What Richmond Law Costs

Line itemFigureNoteAnnual tuition$49,800The pre-leverage numberThree-year tuition$149,400Three years, undiscountedLiving expenses~$20,000 / yrRichmond, VirginiaThree-year cost of attendance~$209,400Total before aidMerit money opensLSAT 157+Where awards begin

How Much Does Richmond Law Really Cost After Scholarships?

Less than the table says, if you bring leverage: merit awards open above an LSAT of 157 and scale from there, and they routinely cut the real cost well under the published figure. Sticker is what the unleveraged pay, treat it as a starting quote.

The Discount Machine: Why the Price Moves

Strip the sentiment and the mechanism is plain: rankings are built on medians, medians are bought one admit at a time, and Richmond Law’s discount budget is the purchasing instrument. Awards therefore behave like prices, set above the median, escalating with distance from it, and revisable when a documented competitor bids.
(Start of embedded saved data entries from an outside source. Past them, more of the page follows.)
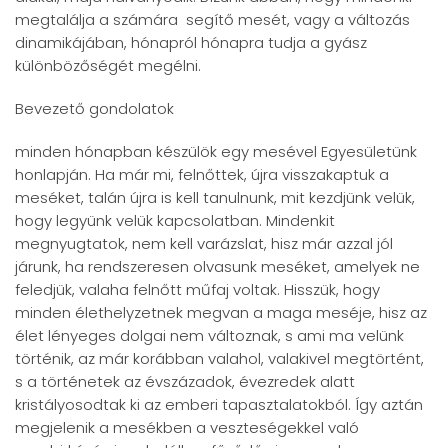
megtalálja a számára segítő mesét, vagy a változás
dinamikájában, hónapról hónapra tudja a gyász
különbözőségét megélni.
Bevezető gondolatok
minden hónapban készülök egy mesével Egyesületünk
honlapján. Ha már mi, felnőttek, újra visszakaptuk a
meséket, talán újra is kell tanulnunk, mit kezdjünk velük,
hogy legyünk velük kapcsolatban. Mindenkit
megnyugtatok, nem kell varázslat, hisz már azzal jól
járunk, ha rendszeresen olvasunk meséket, amelyek ne
feledjük, valaha felnőtt műfaj voltak. Hisszük, hogy
minden élethelyzetnek megvan a maga meséje, hisz az
élet lényeges dolgai nem változnak, s ami ma velünk
történik, az már korábban valahol, valakivel megtörtént,
s a történetek az évszázadok, évezredek alatt
kristályosodtak ki az emberi tapasztalatokból. Így aztán
megjelenik a mesékben a veszteségekkel való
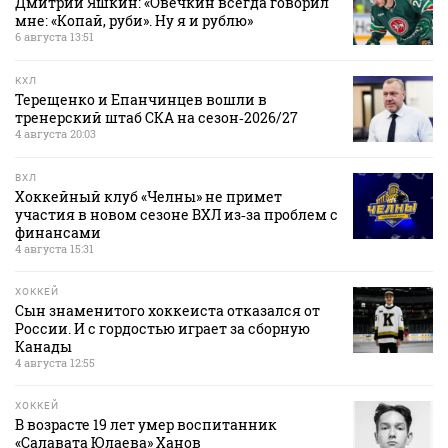
Дмитрий Яшкин: «Овечкин всегда говорил
мне: «Копай, руби». Ну я и рублю»
6 августа 13:51
КХЛ
Терещенко и Епанчинцев вошли в
тренерский штаб СКА на сезон‑2026/27
4 августа 20:03
ВХЛ
Хоккейный клуб «Челны» не примет
участия в новом сезоне ВХЛ из‑за проблем с
финансами
4 августа 15:31
ХОККЕЙ
Сын знаменитого хоккеиста отказался от
России. И с гордостью играет за сборную
Канады
4 августа 12:55
ХОККЕЙ
В возрасте 19 лет умер воспитанник
«Салавата Юлаева» Ханов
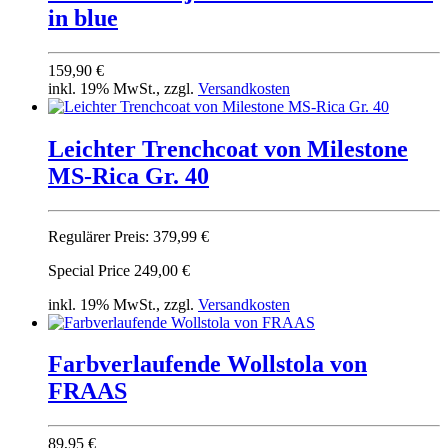
in blue
159,90 €
inkl. 19% MwSt., zzgl.
Versandkosten
Leichter Trenchcoat von Milestone
MS-Rica Gr. 40
Regulärer Preis:
379,99 €
Special Price
249,00 €
inkl. 19% MwSt., zzgl.
Versandkosten
Farbverlaufende Wollstola von
FRAAS
89,95 €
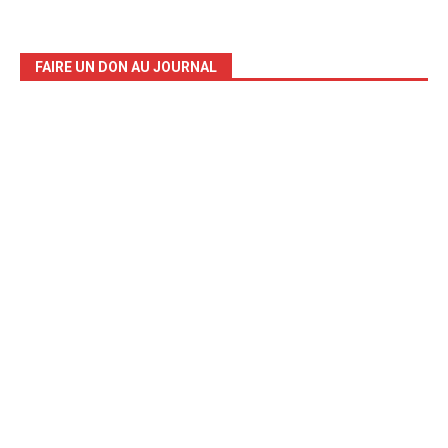
FAIRE UN DON AU JOURNAL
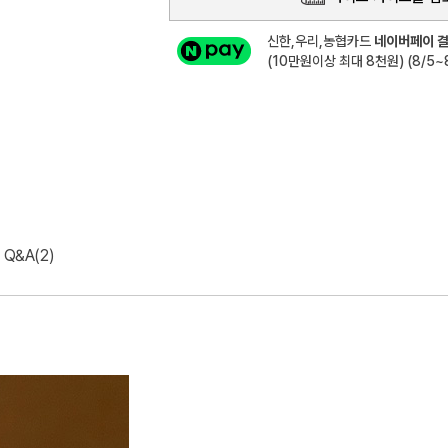
신한,우리,농협카드
네이버페이 결
(10만원이상 최대 8천원) (8/5~8
Q&A(2)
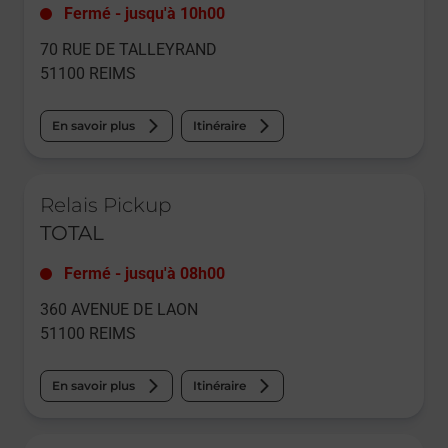
Fermé
-
jusqu'à
10h00
70 RUE DE TALLEYRAND
51100
REIMS
En savoir plus
Itinéraire
Le lien s'ouvre dans un nouvel onglet
Relais Pickup
TOTAL
Fermé
-
jusqu'à
08h00
360 AVENUE DE LAON
51100
REIMS
En savoir plus
Itinéraire
Le lien s'ouvre dans un nouvel onglet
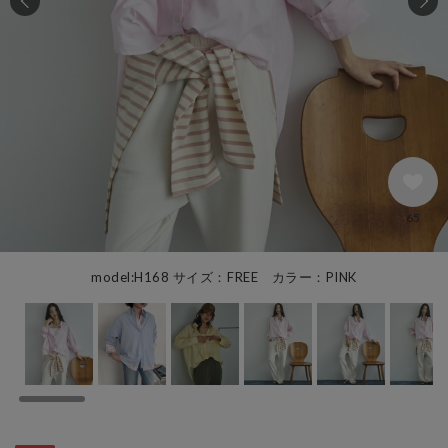
65
model:H168 サイズ：FREE カラー：PINK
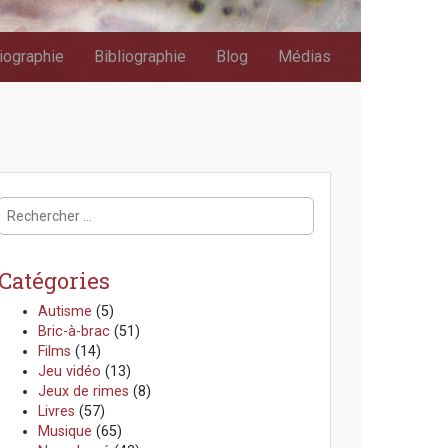
iographie
Bibliographie
Blog
Médias
R
e
c
h
Catégories
e
r
Autisme
(5)
c
Bric-à-brac
(51)
h
Films
(14)
e
Jeu vidéo
(13)
r
Jeux de rimes
(8)
:
Livres
(57)
Musique
(65)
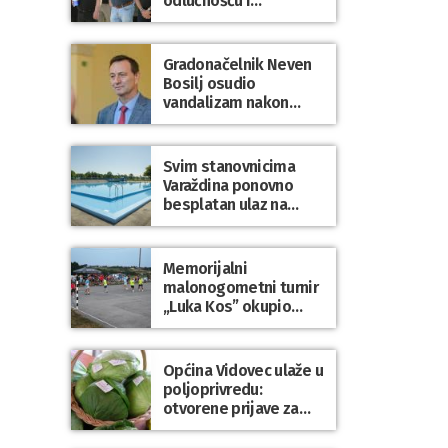
odlučnošću i
zajedništvom do
slobodne Hrvatske!
Gradonačelnik Neven
Bosilj osudio
vandalizam nakon
utakmice NK Varaždin
– HNK Hajduk Split
Svim stanovnicima
Varaždina ponovno
besplatan ulaz na
Gradske bazene i
Gradsko kupalište na
Dravi
Memorijalni
malonogometni turnir
„Luka Kos” okupio
brojne ekipe i
posjetitelje u Sudovcu
Općina Vidovec ulaže u
poljoprivredu:
otvorene prijave za
općinske potpore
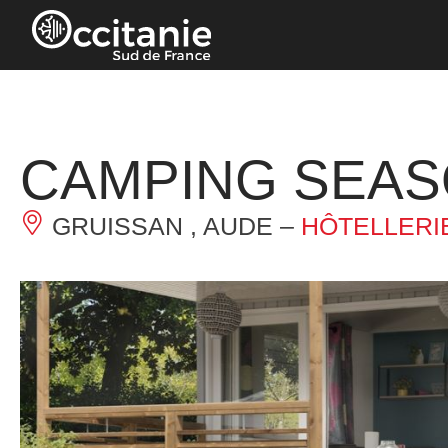
Panneau de gestion des cookies
CAMPING SEA
GRUISSAN , AUDE –
HÔTELLERIE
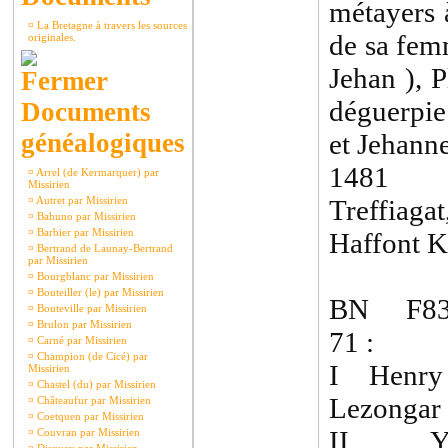
métayers 
¤
La Bretagne à travers les sources
de sa fem
originales.
Jehan ), 
déguerpie
Documents
généalogiques
et Jehanne
1481 :
¤
Arrel (de Kermarquer) par
Missirien
¤
Autret par Missirien
Treffiaga
¤
Bahuno par Missirien
¤
Barbier par Missirien
Haffont Ke
¤
Bertrand de Launay-Bertrand
par Missirien
¤
Bourgblanc par Missirien
¤
Bouteiller (le) par Missirien
BN F8318
¤
Bouteville par Missirien
¤
Brulon par Missirien
71 :
¤
Carné par Missirien
¤
Champion (de Cicé) par
I Henry 
Missirien
¤
Chastel (du) par Missirien
Lezongar
¤
Châteaufur par Missirien
¤
Coetquen par Missirien
II Yve
¤
Couvran par Missirien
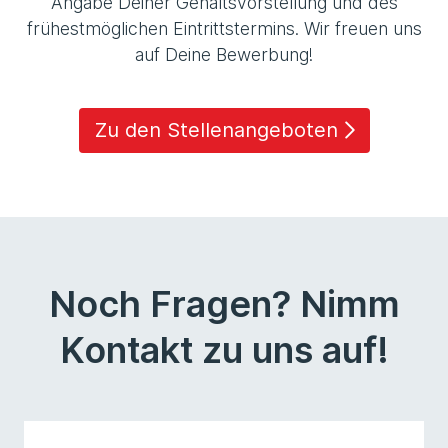
Angabe Deiner Gehaltsvorstellung und des
frühestmöglichen Eintrittstermins. Wir freuen uns
auf Deine Bewerbung!
Zu den Stellenangeboten
Noch Fragen? Nimm
Kontakt zu uns auf!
Treat the process accordingly: numbers in writing, deadlines respected, sentiment omitted.

Withheld Tip: sequence matters more than persistence. The largest allocations go to the early pool, apply by November 1, but your negotiating position is set by the offers you hold when awards are decided. Build the peer-school applications first, so the competing numbers exist before the school prices you, not after.

The Debt Math, Honestly

Model it before you sign anything: scholarship-adjusted annual cost is $49,800 minus your award, plus roughly $20,000 in living expenses, times three, plus interest accruing from day one. Set that figure against the incomes the degree actually produces: regional firms ($65 to 130K), government ($55 to 90K), and BigLaw ($215K) for the slice of any class that lands it. At sticker, this degree costs about 2.1 years of a regional first-year salary, the single most clarifying ratio in the decision. Running this arithmetic after choosing a school is not financial planning, it is accounting for a decision already made.

One non-negotiable: never model on the assumption you will be the BigLaw outcome. Model on the middle of the distribution and let BigLaw be the upside case. Public-interest paths get their own check, verify the school’s current LRAP terms before relying on them, because loan-repayment assistance is a program detail, not a promise.

If You Only Do 3 Things

  1. Build two or three peer-school applications specifically to generate written offers, they are your negotiating instruments.
  2. Get the application in early; November money and March money are not the same money.
  3. Price the degree honestly: modeled debt against median outcomes, in a spreadsheet, before any deposit leaves your account.

Richmond Law Tuition: Quick Answers

How much is Richmond Law per year?

The published rate is $49,800; the realistic annual budget is closer to $70,000 with living expenses. What you pay depends on the award that open above an LSAT of 157, which is to say, mostly on your LSAT.

Does Richmond Law negotiate scholarships?

Merit aid at this tier is negotiation-responsive, particularly to written competing offers from peer schools. The negotiation is standard practice, not an imposition, aid offices expect it from leveraged applicants.

Is Richmond Law worth $209,400?

At sticker, only for specific career paths; at a strong discount, the math changes completely. The honest answer depends on your award and your target market, run the debt model above, then read the school’s employment outcomes alongside it.

Related Playbooks

Lovare’s Take

Treat tuition as the output of a process you control, not a fact you absorb. The applicants who pay least are not the luckiest, they are the ones who built leverage on purpose: a score above the median, peer offers in hand, and a November application. Price is the last thing the LSAT buys you, and it is usually the biggest.